Dalla fine degli anni settanta l’integrazione economica globale si è intensificata, sostenuta dalla crescita dei flussi internazionali di beni, servizi, capitali, dati e persone. Questa tendenza è proseguita fino alla crisi finanziaria globale del 2008, quando la dinamica del commercio ha rallentato a causa dell’esaurirsi di alcuni fattori propulsivi e, successivamente, del ritorno di barriere agli scambi. Tale crisi e l’ascesa della Cina nell’economia mondiale hanno alimentato, soprattutto nei paesi avanzati, una percezione negativa della globalizzazione, ritenuta responsabile di deindustrializzazione, perdita di posti di lavoro e maggiori disuguaglianze. Ne è seguito un calo del consenso verso le politiche di apertura commerciale e, in alcuni casi, un ritorno al protezionismo.
La rivalità tra Stati Uniti e Cina è sfociata in una guerra commerciale nel biennio 2018-19, con l’introduzione di dazi e restrizioni reciproci. La pandemia di Covid-19 ha in seguito evidenziato la vulnerabilità delle catene di approvvigionamento, spingendo molti governi a introdurre sussidi per sostenere la produzione nazionale di beni essenziali. L’interdipendenza tra paesi, prima vista come un elemento di stabilità, è stata progressivamente considerata una fonte di rischio, soprattutto per le forniture estere in settori strategici. L’invasione russa dell’Ucraina nel 2022 ha acuito queste tendenze, aumentando le divisioni geopolitiche. Dall’inizio di quest’anno l’amministrazione statunitense ha imposto nuovi dazi che hanno interessato anche paesi tradizionalmente alleati e la quasi totalità dei beni, portando le proprie barriere commerciali al livello più alto dal protezionismo degli anni trenta e generando una forte incertezza sui mercati per il susseguirsi di annunci di misure, sospensioni temporanee e accordi parziali.

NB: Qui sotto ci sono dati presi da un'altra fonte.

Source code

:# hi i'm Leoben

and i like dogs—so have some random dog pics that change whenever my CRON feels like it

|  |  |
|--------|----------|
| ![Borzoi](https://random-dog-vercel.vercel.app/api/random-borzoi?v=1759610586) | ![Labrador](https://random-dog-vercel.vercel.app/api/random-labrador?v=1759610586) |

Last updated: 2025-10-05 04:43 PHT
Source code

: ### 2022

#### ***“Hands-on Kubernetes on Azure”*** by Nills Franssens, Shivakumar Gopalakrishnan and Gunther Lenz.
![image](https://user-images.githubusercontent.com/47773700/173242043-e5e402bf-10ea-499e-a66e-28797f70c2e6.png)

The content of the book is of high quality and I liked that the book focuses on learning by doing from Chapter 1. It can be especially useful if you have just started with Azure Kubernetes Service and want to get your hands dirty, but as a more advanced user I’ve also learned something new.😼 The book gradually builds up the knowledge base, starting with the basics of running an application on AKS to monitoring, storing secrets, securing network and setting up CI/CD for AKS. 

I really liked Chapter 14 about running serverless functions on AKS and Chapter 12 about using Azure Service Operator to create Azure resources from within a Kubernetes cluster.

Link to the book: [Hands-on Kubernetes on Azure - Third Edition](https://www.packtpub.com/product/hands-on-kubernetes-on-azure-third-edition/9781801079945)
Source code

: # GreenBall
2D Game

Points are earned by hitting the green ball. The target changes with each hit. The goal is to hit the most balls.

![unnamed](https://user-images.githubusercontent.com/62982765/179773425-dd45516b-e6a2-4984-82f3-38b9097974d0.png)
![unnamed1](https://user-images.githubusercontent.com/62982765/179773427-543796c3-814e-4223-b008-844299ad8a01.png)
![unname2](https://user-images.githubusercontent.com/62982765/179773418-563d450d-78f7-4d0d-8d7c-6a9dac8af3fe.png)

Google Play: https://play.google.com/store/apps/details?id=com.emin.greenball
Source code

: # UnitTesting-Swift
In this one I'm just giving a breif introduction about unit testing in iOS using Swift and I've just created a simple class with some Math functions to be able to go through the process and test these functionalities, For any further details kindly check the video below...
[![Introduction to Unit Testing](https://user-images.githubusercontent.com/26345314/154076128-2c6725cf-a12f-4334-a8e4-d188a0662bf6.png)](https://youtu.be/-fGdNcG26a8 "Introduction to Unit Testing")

A fronte del rallentamento del commercio di beni e della sua crescente frammentazione, l’interscambio di servizi ha invece continuato a espandersi, favorito dal progresso tecnologico e dalla digitalizzazione. Questi sviluppi hanno ridotto drasticamente i costi di comunicazione e reso possibile esportare servizi prima considerati non commerciabili, trasformando le modalità di integrazione tra le economie.
Queste dinamiche del commercio globale pongono sfide rilevanti per l’Italia, fortemente interconnessa nei mercati internazionali dei beni e dei servizi tradizionali, ma con una presenza ancora limitata nei servizi avanzati. Le esportazioni italiane sono inoltre esposte all’imposizione dei dazi da parte degli Stati Uniti, uno dei principali mercati di sbocco. Un inasprimento delle tensioni geopolitiche globali potrebbe creare difficoltà alle filiere produttive e alle forniture di input critici, come quelle per la transizione digitale ed energetica.